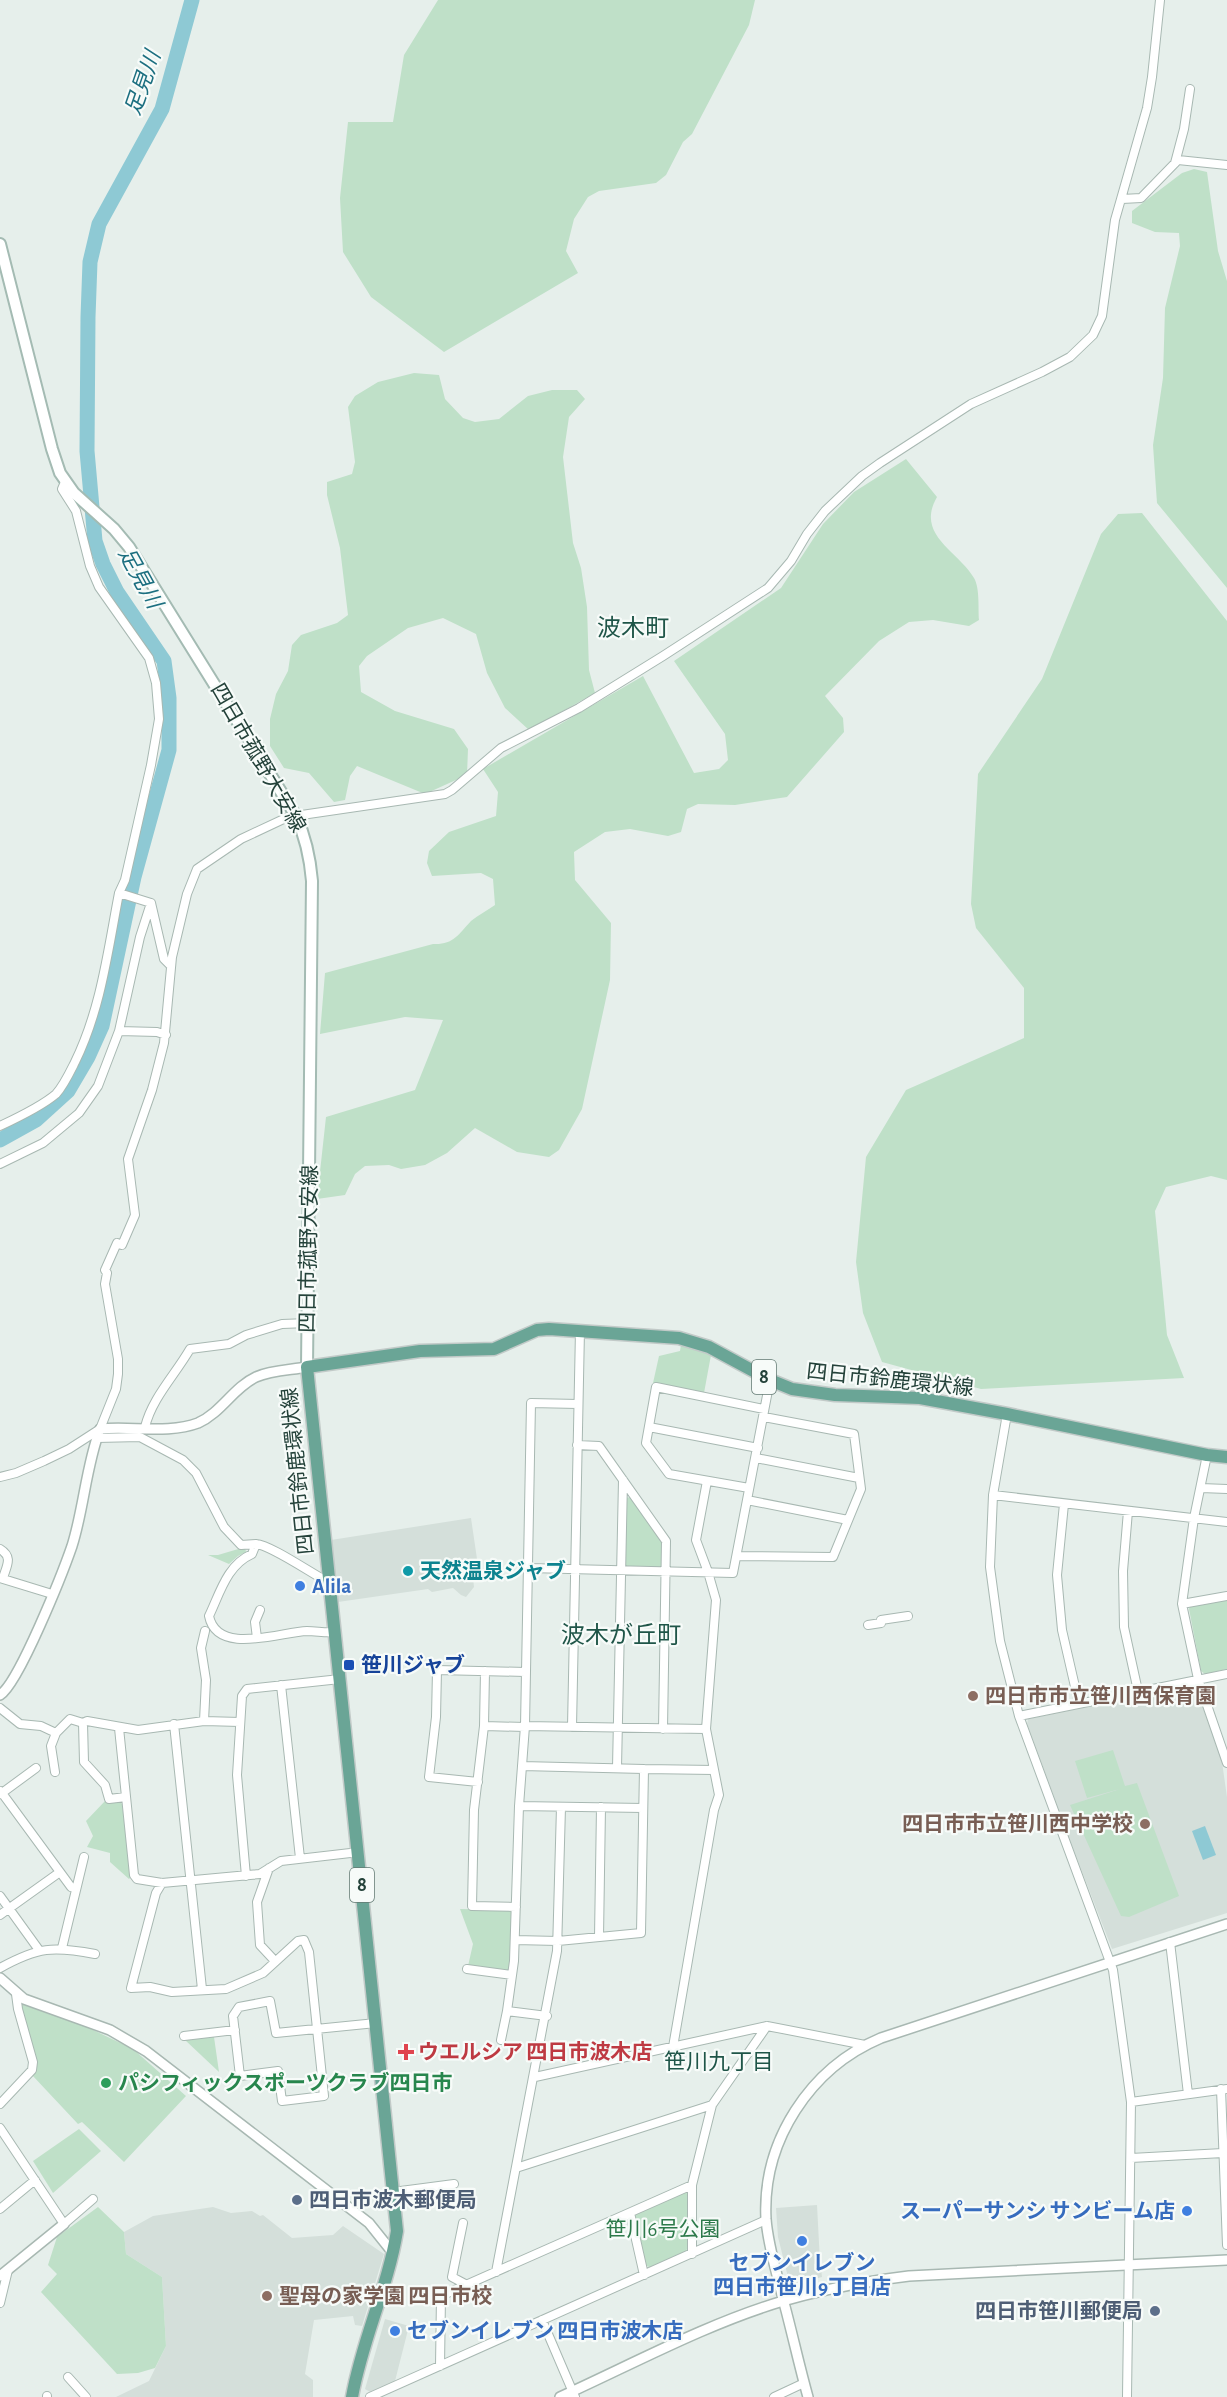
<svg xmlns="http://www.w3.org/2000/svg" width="1227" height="2397" font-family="'Alegreya Sans','Noto Sans JP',sans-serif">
<rect width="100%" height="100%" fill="#e6efeb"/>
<path fill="#d4dfda" d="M 471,1518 L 477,1559 L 471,1560 L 474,1587 L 466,1597 L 461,1595 L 453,1588 L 432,1592 L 428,1589 L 338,1602 L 331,1540 Z
M 1192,1686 L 1196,1688 L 1222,1762 L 1227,1797 L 1227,1913 L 1112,1949 L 1074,1851 L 1027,1724 L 1028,1719 Z
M 817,2205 L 820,2262 L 814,2264 L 814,2269 L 821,2269 L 822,2277 L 794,2284 L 789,2281 L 778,2237 L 776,2208 Z
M 213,2207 L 231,2213 L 252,2211 L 260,2216 L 263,2215 L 292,2238 L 333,2235 L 343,2226 L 384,2254 L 362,2326 L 355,2325 L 353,2316 L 314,2320 L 305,2374 L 313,2380 L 313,2397 L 116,2397 L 149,2381 L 166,2346 L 162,2277 L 126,2254 L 124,2232 L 153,2216 Z
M 385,2319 L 409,2326 L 395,2381 L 370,2392 L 365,2389 Z"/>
<path fill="#bfe0c8" d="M 438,0 L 755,0 L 749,25 L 692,134 L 683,142 L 666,175 L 656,183 L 599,191 L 588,197 L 574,219 L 566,251 L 578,273 L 444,352 L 371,297 L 343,252 L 340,198 L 348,122 L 393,122 L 404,55 Z
M 1194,169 L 1207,172 L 1218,251 L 1227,281 L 1227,588 L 1157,503 L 1153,445 L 1163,378 L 1165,308 L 1180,246 L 1179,233 L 1155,232 L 1132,223 L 1132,211 L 1182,173 Z
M 414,373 L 439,375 L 445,399 L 463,418 L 475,422 L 499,419 L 528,396 L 552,390 L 577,390 L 585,399 L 569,417 L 563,457 L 573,543 L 581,568 L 587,607 L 589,670 L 595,693 L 529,730 L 505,708 L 487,673 L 476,634 L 443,618 L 408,628 L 367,656 L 359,666 L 361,692 L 395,711 L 454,729 L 468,749 L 467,775 L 425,794 L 357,766 L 350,776 L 345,800 L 334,802 L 309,773 L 284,768 L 270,746 L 270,719 L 276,694 L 288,671 L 292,645 L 301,635 L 337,623 L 348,615 L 340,548 L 327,495 L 327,482 L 352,474 L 355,462 L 348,407 L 355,396 L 378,382 Z
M 906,459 L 937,497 C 915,535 958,551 974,578 C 980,588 978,609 979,620 L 969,626 L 933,620 L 909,622 L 879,641 L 825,696 L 843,718 L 844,732 L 787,797 L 735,805 L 698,804 L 687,809 L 681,832 L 668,836 L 630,829 L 605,832 L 574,852 L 575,880 L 611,923 L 610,980 L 582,1109 L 559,1150 L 549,1157 L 517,1152 L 475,1128 L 447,1153 L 425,1165 L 401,1169 L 389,1165 L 365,1166 L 355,1174 L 345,1195 L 317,1199 L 326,1117 L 415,1090 L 443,1020 L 405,1017 L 320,1034 L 325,973 L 433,944 C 453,945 458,935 471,921 C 478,915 488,910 495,905 L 493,879 L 481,873 L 432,876 L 427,863 L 429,851 L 449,832 L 496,816 L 498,792 L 483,769 L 643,676 L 694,773 L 719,769 L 728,760 L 725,734 L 674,661 L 781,588 L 823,524 L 854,492 Z
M 1142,513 L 1227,621 L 1227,1180 L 1211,1176 L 1166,1187 L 1155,1211 L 1167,1335 L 1184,1378 L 981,1389 L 882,1362 L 863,1313 L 856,1262 L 866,1157 L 906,1090 L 1024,1038 L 1024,988 L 976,928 L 971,904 L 978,774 L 1042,679 L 1101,534 L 1118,514 Z
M 681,1345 L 711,1355 L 704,1393 L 653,1383 L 659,1356 L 680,1351 Z
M 630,1497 L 661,1542 L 662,1565 L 659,1568 L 627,1567 L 625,1565 L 626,1498 Z
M 245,1547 L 246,1552 L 238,1556 L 229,1564 L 208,1555 L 218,1555 Z
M 1227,1599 L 1227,1669 L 1205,1674 L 1201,1671 L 1189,1609 L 1190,1606 Z
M 1113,1750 L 1125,1786 L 1137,1783 L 1179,1896 L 1129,1917 L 1121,1916 L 1070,1805 L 1120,1789 L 1087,1798 L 1075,1761 Z
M 105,1801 L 120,1802 L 122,1804 L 131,1877 L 129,1879 L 110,1862 L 110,1853 L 87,1847 L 93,1836 L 86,1821 Z
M 460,1909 L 510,1910 L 512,1913 L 511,1959 L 509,1972 L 468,1966 L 473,1944 Z
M 21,2004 L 89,2028 L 133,2049 L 186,2096 L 124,2162 L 82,2122 L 78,2124 L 32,2075 Z
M 214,2037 L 219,2072 L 185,2040 Z
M 79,2129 L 101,2151 L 53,2193 L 33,2161 Z
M 685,2192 L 688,2194 L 687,2249 L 686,2252 L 650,2268 L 646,2265 L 634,2217 L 636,2214 Z
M 98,2207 L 124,2232 L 126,2254 L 162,2277 L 166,2346 L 155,2368 L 138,2373 L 117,2374 L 41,2292 L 57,2274 L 48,2265 L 57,2237 Z"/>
<path fill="#8ec9d4" d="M 1205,1826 L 1216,1855 L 1203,1860 L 1192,1831 Z"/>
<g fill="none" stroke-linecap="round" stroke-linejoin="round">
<path stroke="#8ec9d4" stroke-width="15" d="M 0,1140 L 36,1120 L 68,1091 L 88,1057 L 102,1026 L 134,877 L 169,750 L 169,698 L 164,661 L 117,592 L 103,564 L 95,541 L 87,451 L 88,317 L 90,262 L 99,224 L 162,109 L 192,0"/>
<g stroke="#a8b8b2" stroke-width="10">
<path id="minor" d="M 1175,163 L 1184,129 L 1190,89
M 1122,199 L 1141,198 L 1178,160 L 1227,165
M 119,893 L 151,903
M 151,903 L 164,959 L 171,966
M 119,1031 L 157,1032 L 166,1035
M 0,1126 C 17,1118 42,1106 56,1094 C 64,1085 70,1072 75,1062 C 101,1009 108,950 119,893 L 125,880 L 151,765 L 159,719 L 156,683 L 149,658 L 99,587 L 90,566 L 76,511 L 62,489 L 65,482
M 0,1164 L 43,1143 L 79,1113 L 98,1086 L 119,1031 L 140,937 L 151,903
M 1007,1414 L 993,1495 L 990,1567 L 1000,1641 L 1019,1716 L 1113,1970 L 1131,2102 L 1127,2397
M 145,1427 C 152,1398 175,1375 190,1349 L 229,1344 L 246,1335 L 282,1324 L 308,1323
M 649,1427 L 758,1448
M 97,1438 L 140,1437 L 183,1460 L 196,1473 L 224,1527 L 241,1545 L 256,1544
M 577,1445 L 599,1446 L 666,1541 L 663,1729
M 1207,1455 L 1194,1518 L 1182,1604 L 1198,1679 L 1227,1763
M 756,1458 L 859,1478
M 0,1477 L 16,1473 L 44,1461 L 69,1449 L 100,1429 L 116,1389 L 118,1374 L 118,1359 L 105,1284 L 107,1273 L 105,1270 L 117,1243 L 122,1245 L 135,1215 L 128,1159 L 152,1090 L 164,1043 L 172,957 L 187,894 L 197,869 L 241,839 L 288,817 L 445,794 L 452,790 L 501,748 L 579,708 L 663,656 L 768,588 L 791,561 L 807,534 L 825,511 L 862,476 L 880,463 L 971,404 L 1042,372 L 1070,357 L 1093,335 L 1102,316 L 1115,220 L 1147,108 L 1152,77 L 1160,0
M 749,1488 L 669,1474 L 646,1443 L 656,1387 L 764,1409
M 1201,1488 L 1227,1489
M 993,1495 L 1227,1522
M 747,1500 L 848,1520
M 1064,1504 L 1057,1575 L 1062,1630 L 1079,1704
M 1128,1511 L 1123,1571 L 1124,1627 L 1138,1691
M 0,1549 C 13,1557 7,1565 3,1578
M 737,1556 L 833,1557 L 861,1489 L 854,1434 L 764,1417
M 528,1568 L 733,1573 L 770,1380
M 0,1578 L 52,1594
M 330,1583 C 312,1574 271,1545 256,1544 L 252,1554 C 227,1565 220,1593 209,1616 C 217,1656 280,1632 307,1631 C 317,1631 325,1633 335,1632
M 1182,1604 L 1227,1596
M 881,1620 L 908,1616
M 868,1625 L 881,1623
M 257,1638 L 255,1622 L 260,1610
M 281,1685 L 300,1858
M 0,1708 L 20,1724 L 41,1726 L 56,1733 L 70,1719 L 83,1723
M 1019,1716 L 1227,1674
M 204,1721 L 206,1680 L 201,1648 L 205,1631
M 174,1724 L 202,1989
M 484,1726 L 485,1671
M 525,1726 L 706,1729
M 572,1727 L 580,1330
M 119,1728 L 134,1875 L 137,1879 L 162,1883 L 260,1874 L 281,1861 L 359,1852
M 522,1766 L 644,1769
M 617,1768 L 623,1480
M 55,1772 L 51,1746 L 56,1733
M 478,1782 L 429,1777 L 436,1717 L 437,1670 L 525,1672
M 0,1791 L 2,1793 L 36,1768
M 0,1794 L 2,1793 L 60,1872 L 0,1915
M 126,1797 L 109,1799 L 105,1785 L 84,1762 L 83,1723 L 87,1721 L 138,1730 L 204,1721 L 240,1722
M 519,1806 L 643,1808
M 269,1868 L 257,1902 L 260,1945 L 274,1960
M 60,1872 L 71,1887
M 246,1876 L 237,1775 L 242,1696 L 247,1689 L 340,1679
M 162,1883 L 156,1893 L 131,1988 L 150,1987 L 172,1992 L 226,1989 L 263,1973 L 298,1941 L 304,1940 L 309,1952 L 324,2096 L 282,2101 L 278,2071 L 240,2076 L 233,2016 L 239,2007 L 270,2001 L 276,2033 L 376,2023
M 0,1896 L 39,1950
M 516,1907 L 472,1906 L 474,1810 L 484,1726 L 525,1727
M 599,1937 L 601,1807
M 515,1940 L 558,1941 L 641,1933 L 644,1769 L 714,1770
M 1170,1942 L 1188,2094
M 62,1948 L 84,1857
M 0,1968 C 38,1947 53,1946 95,1954
M 467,1969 L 512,1975
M 547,2016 L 507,2011 L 514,1961 L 519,1806 L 525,1726 L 531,1403 L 578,1404
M 184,2036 L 235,2030
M 501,2040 L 507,2011
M 673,2047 L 714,1810 L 719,1795 L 706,1729 L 716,1600 L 708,1572 L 696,1540 L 707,1481
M 535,2077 L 767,2026 L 865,2045
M 1221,2089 L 1227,2245
M 1131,2102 L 1227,2089
M 0,2104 L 32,2070 L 33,2062 L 18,2009 L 16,1994
M 0,2128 L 64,2224 L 93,2199
M 1131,2158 L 1223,2153
M 516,2168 L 712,2105
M 393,2192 L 454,2184
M 0,2209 L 35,2180
M 630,2213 L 644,2275
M 463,2223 L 452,2277 L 467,2285
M 692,2254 L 692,2185 L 712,2105 L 767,2026
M 496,2272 L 557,1951 L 561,1807
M 0,2303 L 8,2270
M 542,2320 L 575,2397
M 440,2366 L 441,2296 L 692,2185
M 68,2377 L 86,2397
M 47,2396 L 47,2397
M 370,2397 L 766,2220
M 774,2397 L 804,2383"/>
</g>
<g stroke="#a8b8b2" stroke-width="12">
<path id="tertiary" d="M 0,1695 C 19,1683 63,1572 72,1546 C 84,1508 86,1466 100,1429 C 131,1426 169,1434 198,1423 C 221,1413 234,1387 256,1377 C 271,1370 291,1370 307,1367
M 0,1978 L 24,1999 L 110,2030 L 146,2051 L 369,2223 L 393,2253
M 0,2276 L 64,2224
M 560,2397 C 633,2364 706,2324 783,2301 C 825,2289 867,2281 909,2276 L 1227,2260
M 808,2397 C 799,2365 792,2332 783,2299 C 777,2273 768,2246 766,2219 C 762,2141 810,2068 881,2038 L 1227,1924"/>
</g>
<g stroke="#a4bbb3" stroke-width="14">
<path id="secondary" d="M 0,244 L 52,449 L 60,473 L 74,493 L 114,529 L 129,547 L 296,816 C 306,838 310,857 312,881 L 307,1367"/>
</g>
<g stroke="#c2cac8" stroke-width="15">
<path id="primary" d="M 352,2397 C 362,2340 388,2287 397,2231 L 307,1367 L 420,1351 L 494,1349 L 537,1330 L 549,1329 L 679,1338 L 709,1347 L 770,1380 L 792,1389 L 835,1395 L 920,1398 L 1007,1414 L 1207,1455 L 1227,1457"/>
</g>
<use href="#minor" stroke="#fff" stroke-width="8"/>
<use href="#tertiary" stroke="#fff" stroke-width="9"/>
<use href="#secondary" stroke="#fff" stroke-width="10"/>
<use href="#primary" stroke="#6aa596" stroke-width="12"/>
</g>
<circle fill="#0f9aa8" stroke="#f7fbf9" stroke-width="2" cx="408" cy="1571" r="6"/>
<g fill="#3f7fe0" stroke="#f7fbf9" stroke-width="2">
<circle cx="300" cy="1586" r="6"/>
<circle cx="1187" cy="2211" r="6"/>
<circle cx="802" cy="2241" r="6"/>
<circle cx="395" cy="2331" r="6"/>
</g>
<rect fill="#1a4fb4" stroke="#f7fbf9" stroke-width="2" x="343" y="1659" width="12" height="12" rx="3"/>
<g fill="#8d6e63" stroke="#f7fbf9" stroke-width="2">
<circle cx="973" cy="1696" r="6"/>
<circle cx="1145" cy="1824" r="6"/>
<circle cx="267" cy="2296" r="6"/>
</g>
<path fill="#e0444e" stroke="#f7fbf9" stroke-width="2" d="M403 2043h6v6h6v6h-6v6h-6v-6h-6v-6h6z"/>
<circle fill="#2e9e5b" stroke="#f7fbf9" stroke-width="2" cx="106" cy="2083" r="6"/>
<g fill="#5c6f8a" stroke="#f7fbf9" stroke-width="2">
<circle cx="297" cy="2200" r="6"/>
<circle cx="1155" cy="2311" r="6"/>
</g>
<g text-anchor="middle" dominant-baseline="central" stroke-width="4.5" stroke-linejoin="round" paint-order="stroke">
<g fill="#f7fbf9" stroke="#637a73" stroke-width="1.5">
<rect x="752" y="1360" width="24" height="34" rx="4.5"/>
<rect x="350" y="1868" width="24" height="34" rx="4.5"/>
</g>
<g font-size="20" font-weight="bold" fill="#24423a">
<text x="764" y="1377">8</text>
<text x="362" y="1885">8</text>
</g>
<g font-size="21" fill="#24423a" stroke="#f7fbf9">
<text transform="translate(258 758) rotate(60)">四日市菰野大安線</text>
<text transform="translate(309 1249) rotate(-89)">四日市菰野大安線</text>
<text transform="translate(890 1380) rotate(6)">四日市鈴鹿環状線</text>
<text transform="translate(298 1471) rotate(-96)">四日市鈴鹿環状線</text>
</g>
<g font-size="21" font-weight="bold" fill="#0d838f" stroke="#f7fbf9" text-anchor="start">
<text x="420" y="1571">天然温泉ジャブ</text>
</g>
<g font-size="21" font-weight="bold" fill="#366cbe" stroke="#f7fbf9" text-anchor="start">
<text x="312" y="1586">Alila</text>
<text x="1175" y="2211" text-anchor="end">スーパーサンシ サンビーム店</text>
<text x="802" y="2263" text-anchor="middle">セブンイレブン<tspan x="802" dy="24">四日市笹川9丁目店</tspan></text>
<text x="407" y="2331">セブンイレブン 四日市波木店</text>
</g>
<g font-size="21" font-weight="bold" fill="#164399" stroke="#f7fbf9" text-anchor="start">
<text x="361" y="1665">笹川ジャブ</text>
</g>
<g font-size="21" font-weight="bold" fill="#785e54" stroke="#f7fbf9" text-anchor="start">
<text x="985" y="1696">四日市市立笹川西保育園</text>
<text x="1133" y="1824" text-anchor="end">四日市市立笹川西中学校</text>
<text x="279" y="2296">聖母の家学園 四日市校</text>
</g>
<g font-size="21" font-weight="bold" fill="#be3a42" stroke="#f7fbf9" text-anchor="start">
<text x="418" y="2052">ウエルシア 四日市波木店</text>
</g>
<g font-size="21" font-weight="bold" fill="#27864d" stroke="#f7fbf9" text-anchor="start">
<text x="118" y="2083">パシフィックスポーツクラブ四日市</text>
</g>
<g font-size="21" font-weight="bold" fill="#4e5e75" stroke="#f7fbf9" text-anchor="start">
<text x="309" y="2200">四日市波木郵便局</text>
<text x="1143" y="2311" text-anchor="end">四日市笹川郵便局</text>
</g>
<g font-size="21" fill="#2d7a4b" stroke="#f7fbf9">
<text x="663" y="2229">笹川6号公園</text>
</g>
<g font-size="22" font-style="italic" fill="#1c6f80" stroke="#f7fbf9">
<text transform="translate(143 83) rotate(-71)">足見川</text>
<text transform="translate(140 578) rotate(61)">足見川</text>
</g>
<g font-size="22" fill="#1f5548" stroke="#f7fbf9">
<text x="719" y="2062">笹川九丁目</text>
</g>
<g font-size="24" fill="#1f5548" stroke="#f7fbf9">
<text x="633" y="629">波木町</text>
<text x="621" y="1636">波木が丘町</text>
</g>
</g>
</svg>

- WORK REQUEST: Within the material above, copy exactly the lines from the line that holds "M 460,1909 L" up to and including the line that holds "M 0,1126 C 17,1118".

- TASK RESULT:
M 460,1909 L 510,1910 L 512,1913 L 511,1959 L 509,1972 L 468,1966 L 473,1944 Z
M 21,2004 L 89,2028 L 133,2049 L 186,2096 L 124,2162 L 82,2122 L 78,2124 L 32,2075 Z
M 214,2037 L 219,2072 L 185,2040 Z
M 79,2129 L 101,2151 L 53,2193 L 33,2161 Z
M 685,2192 L 688,2194 L 687,2249 L 686,2252 L 650,2268 L 646,2265 L 634,2217 L 636,2214 Z
M 98,2207 L 124,2232 L 126,2254 L 162,2277 L 166,2346 L 155,2368 L 138,2373 L 117,2374 L 41,2292 L 57,2274 L 48,2265 L 57,2237 Z"/>
<path fill="#8ec9d4" d="M 1205,1826 L 1216,1855 L 1203,1860 L 1192,1831 Z"/>
<g fill="none" stroke-linecap="round" stroke-linejoin="round">
<path stroke="#8ec9d4" stroke-width="15" d="M 0,1140 L 36,1120 L 68,1091 L 88,1057 L 102,1026 L 134,877 L 169,750 L 169,698 L 164,661 L 117,592 L 103,564 L 95,541 L 87,451 L 88,317 L 90,262 L 99,224 L 162,109 L 192,0"/>
<g stroke="#a8b8b2" stroke-width="10">
<path id="minor" d="M 1175,163 L 1184,129 L 1190,89
M 1122,199 L 1141,198 L 1178,160 L 1227,165
M 119,893 L 151,903
M 151,903 L 164,959 L 171,966
M 119,1031 L 157,1032 L 166,1035
M 0,1126 C 17,1118 42,1106 56,1094 C 64,1085 70,1072 75,1062 C 101,1009 108,950 119,893 L 125,880 L 151,765 L 159,719 L 156,683 L 149,658 L 99,587 L 90,566 L 76,511 L 62,489 L 65,482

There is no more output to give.